For LVM data striping, use three stripes and a 256 KiB stripe size. To achieve maximum I/O performance, select a stripe size based on your workload characteristics and stress testing results.

Example command for data striping: lvcreate -L <lv_capacity> -n <lv_name> -i 3 -I 256 <vg_name>

File storage

Apsara File Storage NAS (NAS) is an elastically scalable, distributed file system that supports large-scale shared access. In an SAP deployment architecture, NAS is typically used to host the global file system for SAP application servers.

Alibaba Cloud NAS offers multiple specifications. For a comparison of the specifications, see Selection guide.

For recommendations on NAS selection, corresponding file systems, and use cases for an SAP deployment architecture, see the following table.

File system	Purpose	Recommended NAS type	Scenarios
/usr/sap/trans	Stores transport files, support package installation files, and more.	General-purpose NAS file system: Performance	SAP application server deployment
/sapmnt	Stores parameter files.	General-purpose NAS file system - compute-optimized instance	SAP application server deployment
/usr/sap/<SID>/<ASCSinstance> /usr/sap/<SID>/ERSinstance>	Target file system for instance installation in an ASCS/ERS high availability cluster.	General-purpose NAS Performance Extreme NAS file system	SAP ASCS/ERS high availability cluster deployment

Object Storage Service

Alibaba Cloud Object Storage Service (OSS) is a secure, cost-effective, and highly reliable cloud storage service that offers massive capacity. It provides 99.9999999999% (twelve 9s) data durability, 99.995% data availability, and multiple storage classes to optimize your storage costs.

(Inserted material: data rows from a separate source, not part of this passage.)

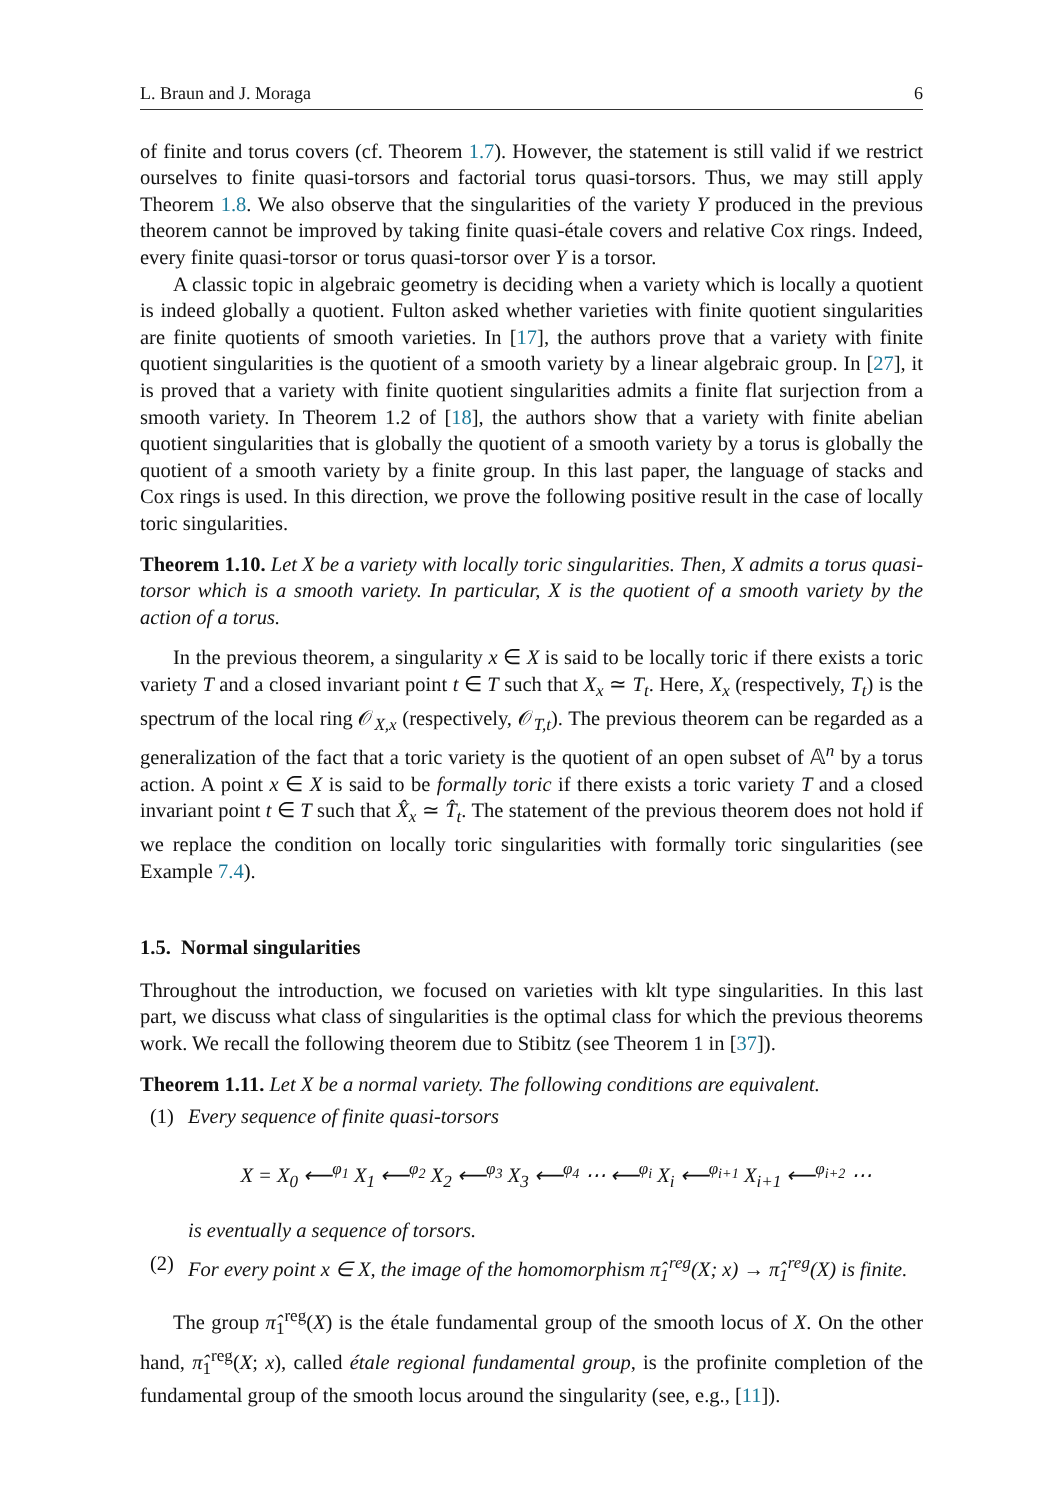L. Braun and J. Moraga 6
of finite and torus covers (cf. Theorem 1.7). However, the statement is still valid if we restrict ourselves to finite quasi-torsors and factorial torus quasi-torsors. Thus, we may still apply Theorem 1.8. We also observe that the singularities of the variety Y produced in the previous theorem cannot be improved by taking finite quasi-étale covers and relative Cox rings. Indeed, every finite quasi-torsor or torus quasi-torsor over Y is a torsor.
A classic topic in algebraic geometry is deciding when a variety which is locally a quotient is indeed globally a quotient. Fulton asked whether varieties with finite quotient singularities are finite quotients of smooth varieties. In [17], the authors prove that a variety with finite quotient singularities is the quotient of a smooth variety by a linear algebraic group. In [27], it is proved that a variety with finite quotient singularities admits a finite flat surjection from a smooth variety. In Theorem 1.2 of [18], the authors show that a variety with finite abelian quotient singularities that is globally the quotient of a smooth variety by a torus is globally the quotient of a smooth variety by a finite group. In this last paper, the language of stacks and Cox rings is used. In this direction, we prove the following positive result in the case of locally toric singularities.
Theorem 1.10. Let X be a variety with locally toric singularities. Then, X admits a torus quasi-torsor which is a smooth variety. In particular, X is the quotient of a smooth variety by the action of a torus.
In the previous theorem, a singularity x ∈ X is said to be locally toric if there exists a toric variety T and a closed invariant point t ∈ T such that X<sub>x</sub> ≃ T<sub>t</sub>. Here, X<sub>x</sub> (respectively, T<sub>t</sub>) is the spectrum of the local ring 𝒪<sub>X,x</sub> (respectively, 𝒪<sub>T,t</sub>). The previous theorem can be regarded as a generalization of the fact that a toric variety is the quotient of an open subset of 𝔸<sup>n</sup> by a torus action. A point x ∈ X is said to be formally toric if there exists a toric variety T and a closed invariant point t ∈ T such that X̂<sub>x</sub> ≃ T̂<sub>t</sub>. The statement of the previous theorem does not hold if we replace the condition on locally toric singularities with formally toric singularities (see Example 7.4).
1.5. Normal singularities
Throughout the introduction, we focused on varieties with klt type singularities. In this last part, we discuss what class of singularities is the optimal class for which the previous theorems work. We recall the following theorem due to Stibitz (see Theorem 1 in [37]).
Theorem 1.11. Let X be a normal variety. The following conditions are equivalent.
(1) Every sequence of finite quasi-torsors
X = X<sub>0</sub> ⟵<sup>φ<sub>1</sub></sup> X<sub>1</sub> ⟵<sup>φ<sub>2</sub></sup> X<sub>2</sub> ⟵<sup>φ<sub>3</sub></sup> X<sub>3</sub> ⟵<sup>φ<sub>4</sub></sup> ⋯ ⟵<sup>φ<sub>i</sub></sup> X<sub>i</sub> ⟵<sup>φ<sub>i+1</sub></sup> X<sub>i+1</sub> ⟵<sup>φ<sub>i+2</sub></sup> ⋯
is eventually a sequence of torsors.
(2) For every point x ∈ X, the image of the homomorphism π̂<sub>1</sub><sup>reg</sup>(X; x) → π̂<sub>1</sub><sup>reg</sup>(X) is finite.
The group π̂<sub>1</sub><sup>reg</sup>(X) is the étale fundamental group of the smooth locus of X. On the other hand, π̂<sub>1</sub><sup>reg</sup>(X; x), called étale regional fundamental group, is the profinite completion of the fundamental group of the smooth locus around the singularity (see, e.g., [11]).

Standard SAP components and deployment architectures do not typically require OSS. However, some business processes may involve scenarios such as storing files to a disk or data backup. In these scenarios, you can use OSS features to optimize the storage architecture and improve cost-effectiveness.

For information about OSS product features, selection, pricing, and configuration, see the official documentation.